Bei der Schul-Weltmeisterschaft in China spielte sie im Team der Theo-Koch-Schule Grünberg. 2012 spielte sie bei der B-Europameisterschaft U18 in Mazedonien. 2013 war sie Führungsspielerin der deutschen U20-Nationalmannschaft bei der Europameisterschaft im türkischen Samsun und 2014 wurde sie mit der Deutschen U20-Jugend-Nationalmannschaft in Sofia B-Europameister und verhalf dem Team zum Aufstieg in die A-Europameisterschaftsrunde.
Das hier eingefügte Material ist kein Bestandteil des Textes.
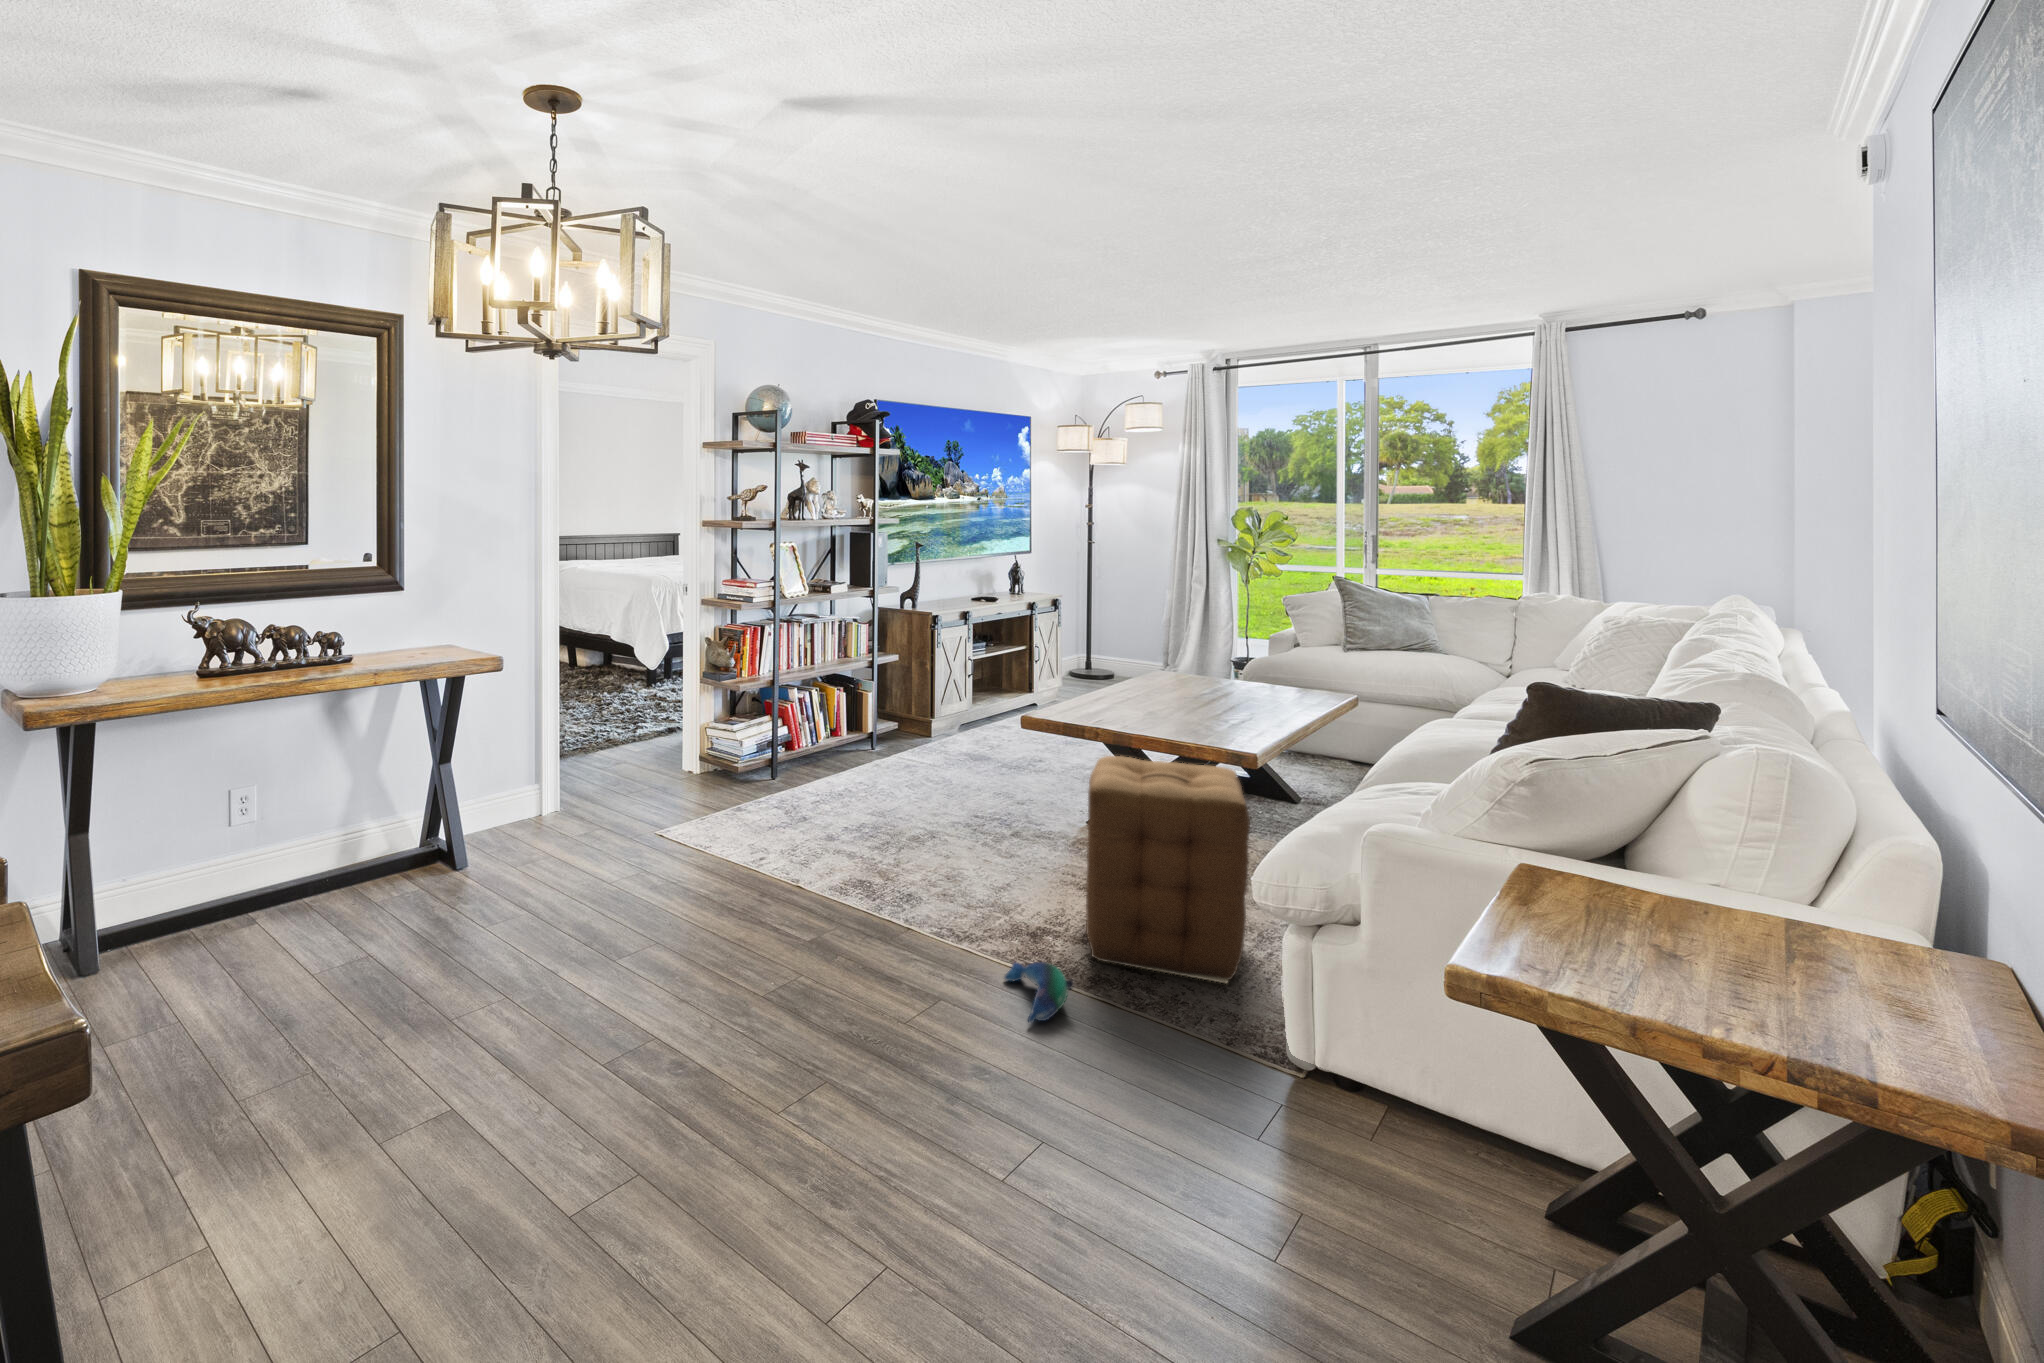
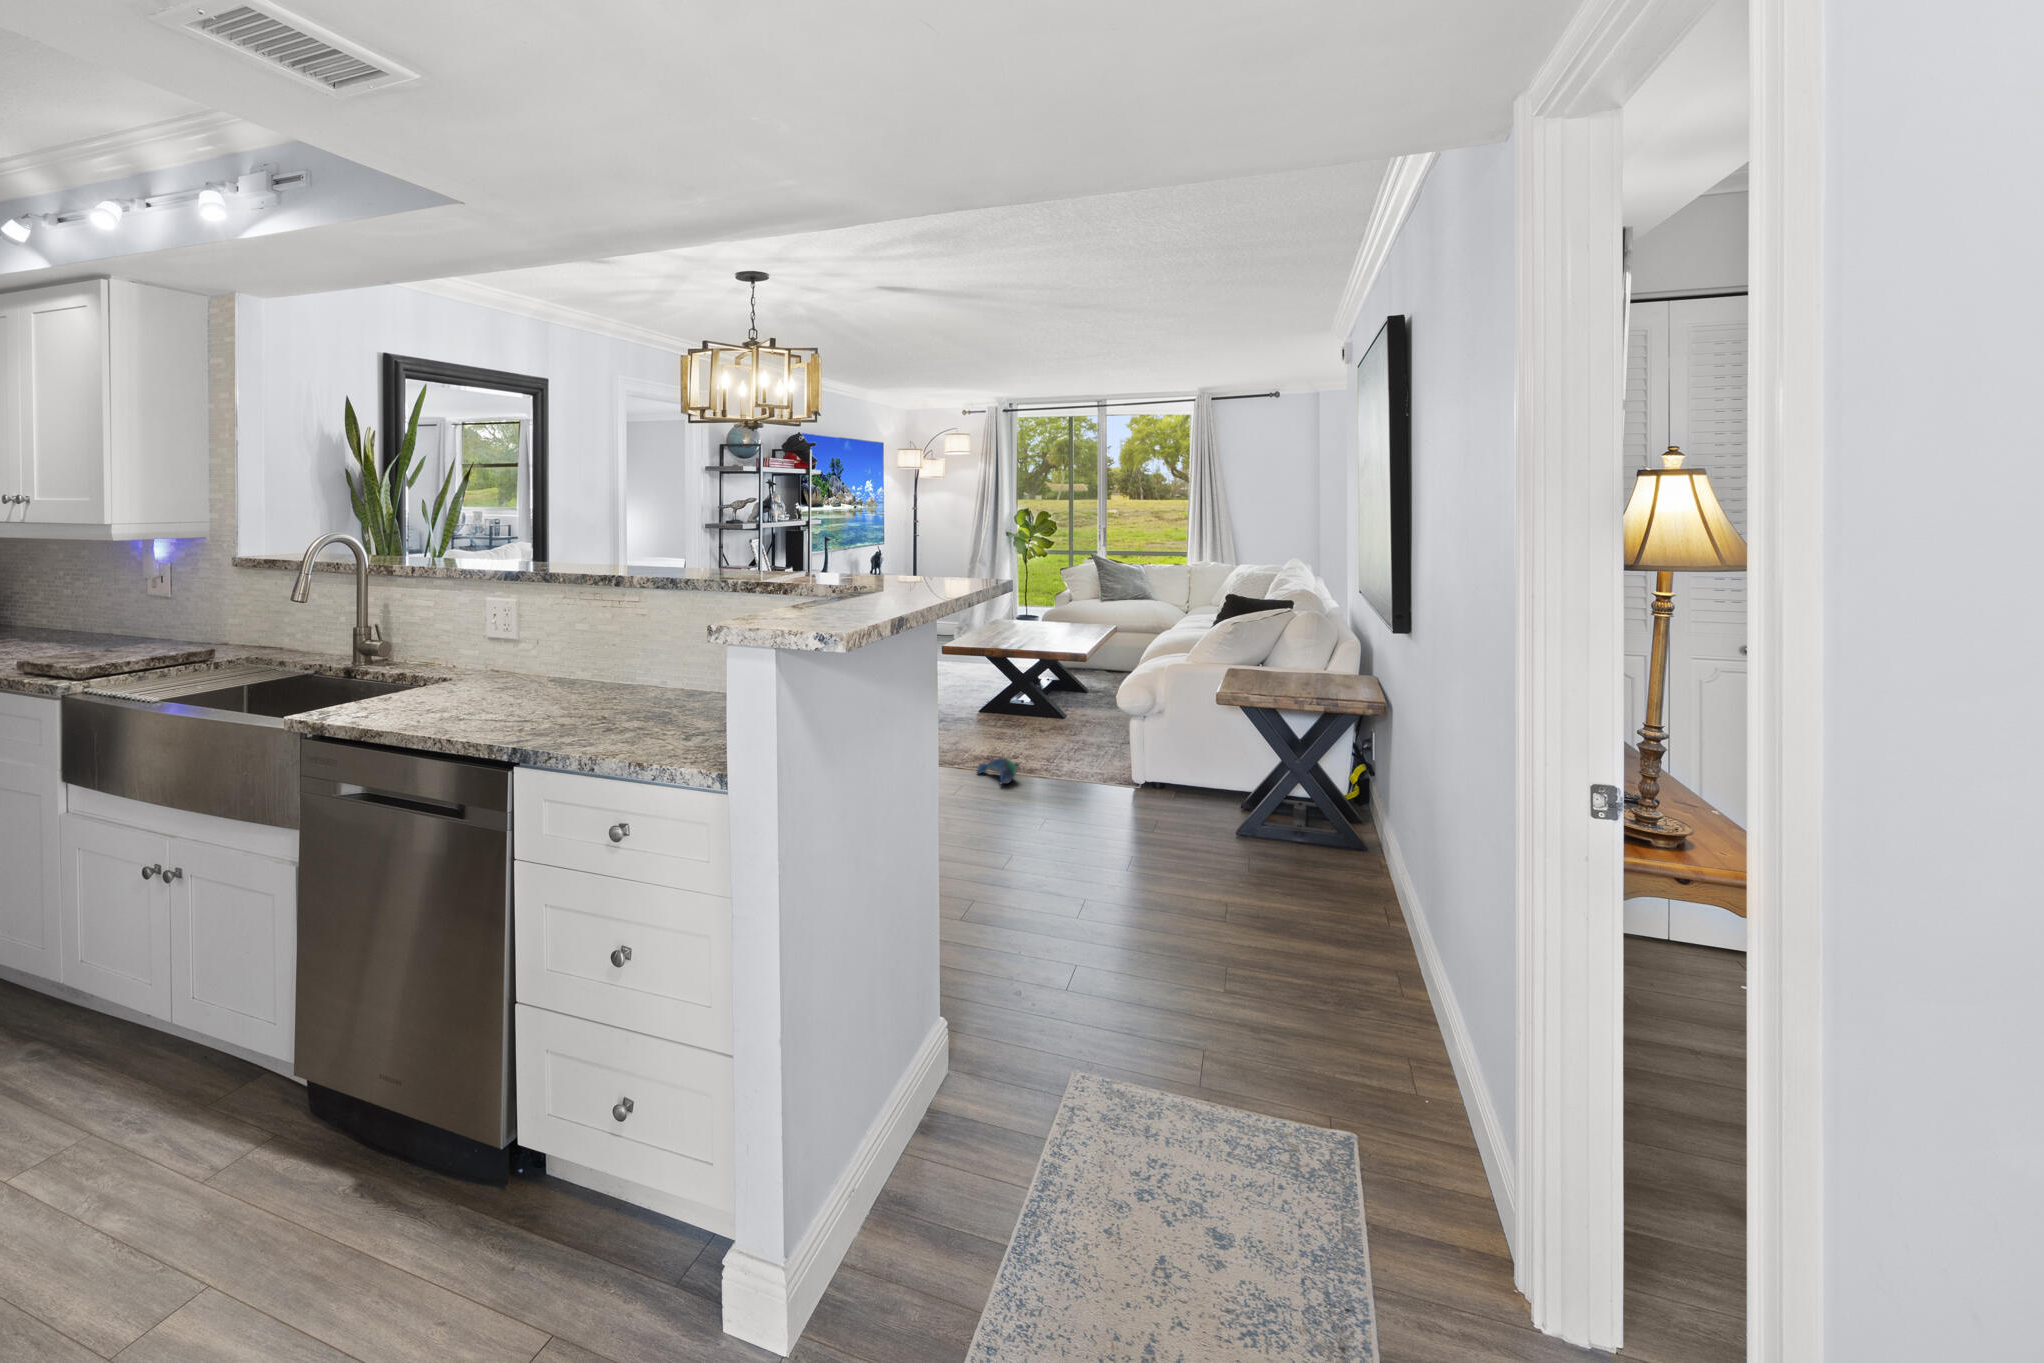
ottoman: present [1086,756,1250,983] -> none [1006,647,1100,762]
Aufgrund einer Doppellizenz war Dzirma in der Saison 2013/2014 auch in der 1. Damen-Basketball-Bundesliga für den BC Marburg am Start. In ihrem Abi-Jahr kam sie aber nur auf 4 Kurzeinsätze. Zur Saison  2014/2015 wechselte sie zu den Eisvögeln nach Freiburg wo sie zum Rookie des Jahres wurde. Sie wurde nicht nur in allen 28 Bundesliga- ,Play-Off- und Pokal-Spielen eingesetzt sondern rutschte auch in die Starting Five des Freiburger Teams. In der Saison entwickelte sie sich so stark weiter, dass sie am Ende der Saison die meiste Spielzeit aller Freiburger Spielerinnen erhalten hatte.